AARP Hearing Center
"It is important that we secure lifelong memories, and to do that you have to create conversation and emotional environments and what we call normalcy."
It was Lynn Price’s own story that spurred her to create Camp To Belong, a summer camp that reunites siblings separated by foster care or other out-of-home care situations, allowing them to have fun while creating lifelong memories and strong bonds.
Price was placed in foster care when she was 8 months old. It wasn’t until she was 8 years old, when her biological mother wanted to reconnect with her children, that Price learned she had an older sister.
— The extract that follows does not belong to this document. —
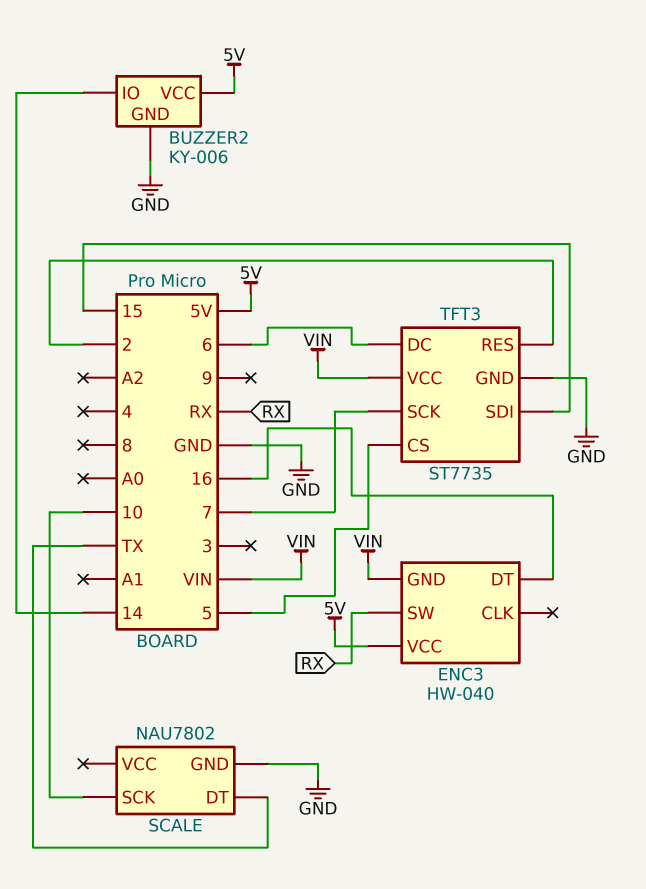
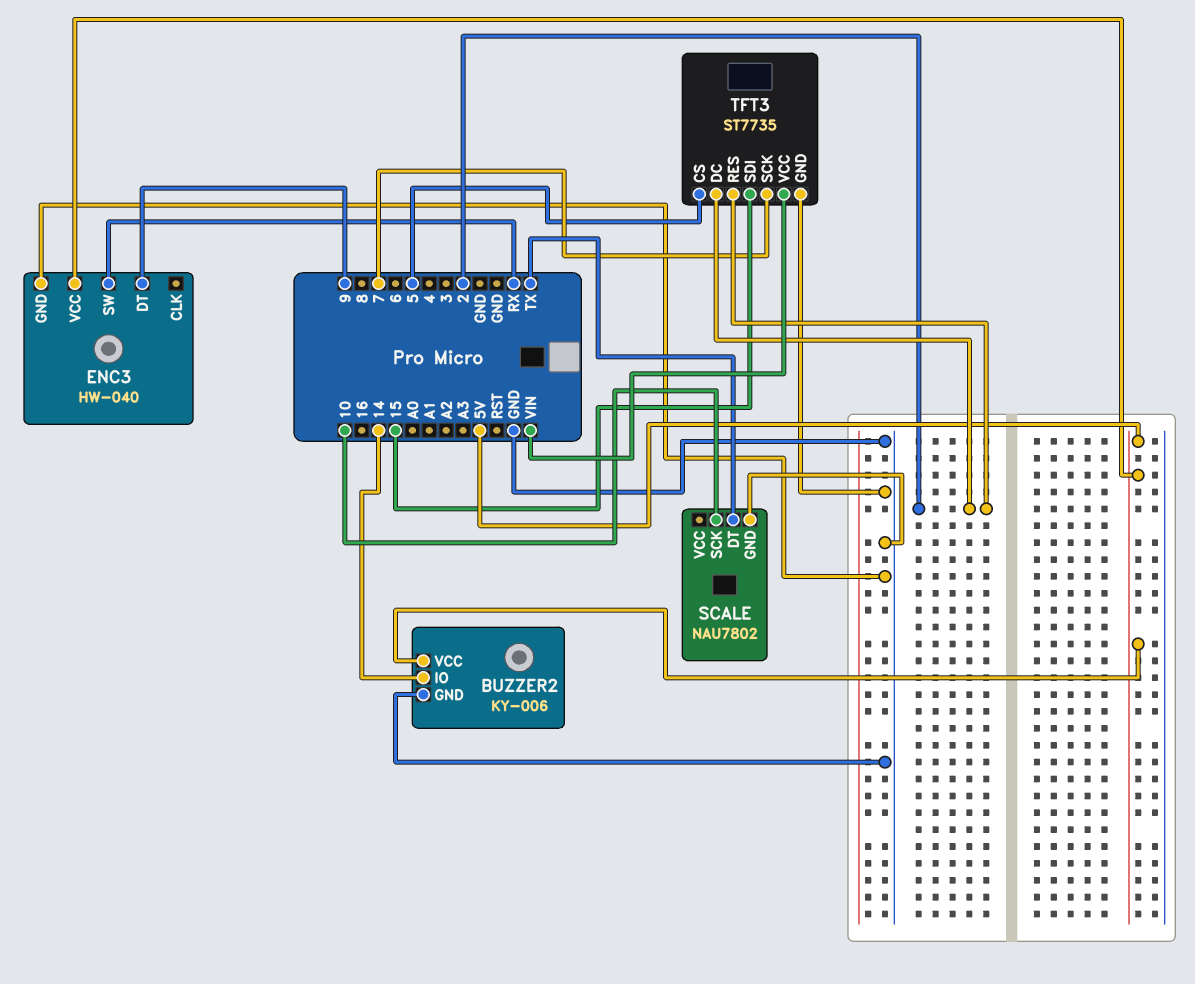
ENC3 pin DT: 16 -> 9
ENC3 pin GND: VIN -> GND
TFT3 pin DC: 6 -> 2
“I was in absolute denial. Who was this other mother? My dad, who called me ‘Daddy’s little girl’, had just told me he wasn’t my dad. I was angry and confused, and I felt guilty. What had I done to bring all this on?” reflected Price, now 63. “When I met my sister for the first time, I cowered in the corner, repeating ‘You are not my sister. You are not my sister.’”
The two girls formed a relationship as young adults, but Price did not want other children to miss out on the sibling experience. After a career in sales, marketing, communications, and management — first in the cable television and entertainment industry and then with her own company — she turned to volunteering.
“I realized that by being a court advocate and volunteering at a children’s shelter, I could be among the kids that I was,” said Price, who lives in a Denver suburb. “I could get into their little minds and give them hope and role modeling and share my personal insights with the people who cared for them.”
While at the children’s shelter one day, she tried to bring together a young girl and her brother who were living there, but the organization had rules restricting how much time they could spend together. Price wished there was a way the siblings could connect in a more natural setting.
Days later, she overheard a conversation about a camp for disadvantaged children. “The lightbulb went on. How exciting would it be to bring brothers and sisters together with other kids in the same situation without care-providing teams so they could just be themselves in a quality environment?” she thought.